--- Data for this task ---

-- Opening Marker --

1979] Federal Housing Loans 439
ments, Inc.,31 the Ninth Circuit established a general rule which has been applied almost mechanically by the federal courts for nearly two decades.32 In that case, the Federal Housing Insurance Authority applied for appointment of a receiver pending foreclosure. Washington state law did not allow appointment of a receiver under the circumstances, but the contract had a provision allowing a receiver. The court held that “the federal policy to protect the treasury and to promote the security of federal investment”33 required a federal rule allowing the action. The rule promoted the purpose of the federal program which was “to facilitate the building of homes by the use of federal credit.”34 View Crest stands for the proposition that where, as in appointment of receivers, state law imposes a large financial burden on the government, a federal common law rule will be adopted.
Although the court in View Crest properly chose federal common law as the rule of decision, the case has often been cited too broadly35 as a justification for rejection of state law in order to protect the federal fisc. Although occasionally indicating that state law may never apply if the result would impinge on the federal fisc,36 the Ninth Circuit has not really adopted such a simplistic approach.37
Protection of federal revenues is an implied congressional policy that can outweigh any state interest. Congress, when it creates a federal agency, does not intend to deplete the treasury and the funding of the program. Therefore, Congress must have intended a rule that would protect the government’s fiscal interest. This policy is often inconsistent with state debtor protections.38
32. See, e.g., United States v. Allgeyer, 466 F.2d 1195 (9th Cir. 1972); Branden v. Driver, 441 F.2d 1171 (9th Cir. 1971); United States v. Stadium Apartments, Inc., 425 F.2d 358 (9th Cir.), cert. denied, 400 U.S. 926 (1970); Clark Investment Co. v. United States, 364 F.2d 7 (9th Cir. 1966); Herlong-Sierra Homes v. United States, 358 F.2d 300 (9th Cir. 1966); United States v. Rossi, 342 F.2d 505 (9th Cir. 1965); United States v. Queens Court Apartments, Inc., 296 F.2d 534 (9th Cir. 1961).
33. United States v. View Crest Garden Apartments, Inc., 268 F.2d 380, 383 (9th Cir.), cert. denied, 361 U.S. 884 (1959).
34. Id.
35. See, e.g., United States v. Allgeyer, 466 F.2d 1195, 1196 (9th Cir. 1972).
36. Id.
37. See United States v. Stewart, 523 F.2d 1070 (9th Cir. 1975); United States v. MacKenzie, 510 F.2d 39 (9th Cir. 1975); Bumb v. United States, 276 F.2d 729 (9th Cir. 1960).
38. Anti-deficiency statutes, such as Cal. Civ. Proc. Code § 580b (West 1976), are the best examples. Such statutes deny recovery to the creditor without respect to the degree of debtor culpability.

-- Closing Marker --

--- Directions ---
The answer must restate all of the entries exactly.

--- Completed task ---
1979] Federal Housing Loans 439
ments, Inc.,31 the Ninth Circuit established a general rule which has been applied almost mechanically by the federal courts for nearly two decades.32 In that case, the Federal Housing Insurance Authority applied for appointment of a receiver pending foreclosure. Washington state law did not allow appointment of a receiver under the circumstances, but the contract had a provision allowing a receiver. The court held that “the federal policy to protect the treasury and to promote the security of federal investment”33 required a federal rule allowing the action. The rule promoted the purpose of the federal program which was “to facilitate the building of homes by the use of federal credit.”34 View Crest stands for the proposition that where, as in appointment of receivers, state law imposes a large financial burden on the government, a federal common law rule will be adopted.
Although the court in View Crest properly chose federal common law as the rule of decision, the case has often been cited too broadly35 as a justification for rejection of state law in order to protect the federal fisc. Although occasionally indicating that state law may never apply if the result would impinge on the federal fisc,36 the Ninth Circuit has not really adopted such a simplistic approach.37
Protection of federal revenues is an implied congressional policy that can outweigh any state interest. Congress, when it creates a federal agency, does not intend to deplete the treasury and the funding of the program. Therefore, Congress must have intended a rule that would protect the government’s fiscal interest. This policy is often inconsistent with state debtor protections.38
32. See, e.g., United States v. Allgeyer, 466 F.2d 1195 (9th Cir. 1972); Branden v. Driver, 441 F.2d 1171 (9th Cir. 1971); United States v. Stadium Apartments, Inc., 425 F.2d 358 (9th Cir.), cert. denied, 400 U.S. 926 (1970); Clark Investment Co. v. United States, 364 F.2d 7 (9th Cir. 1966); Herlong-Sierra Homes v. United States, 358 F.2d 300 (9th Cir. 1966); United States v. Rossi, 342 F.2d 505 (9th Cir. 1965); United States v. Queens Court Apartments, Inc., 296 F.2d 534 (9th Cir. 1961).
33. United States v. View Crest Garden Apartments, Inc., 268 F.2d 380, 383 (9th Cir.), cert. denied, 361 U.S. 884 (1959).
34. Id.
35. See, e.g., United States v. Allgeyer, 466 F.2d 1195, 1196 (9th Cir. 1972).
36. Id.
37. See United States v. Stewart, 523 F.2d 1070 (9th Cir. 1975); United States v. MacKenzie, 510 F.2d 39 (9th Cir. 1975); Bumb v. United States, 276 F.2d 729 (9th Cir. 1960).
38. Anti-deficiency statutes, such as Cal. Civ. Proc. Code § 580b (West 1976), are the best examples. Such statutes deny recovery to the creditor without respect to the degree of debtor culpability.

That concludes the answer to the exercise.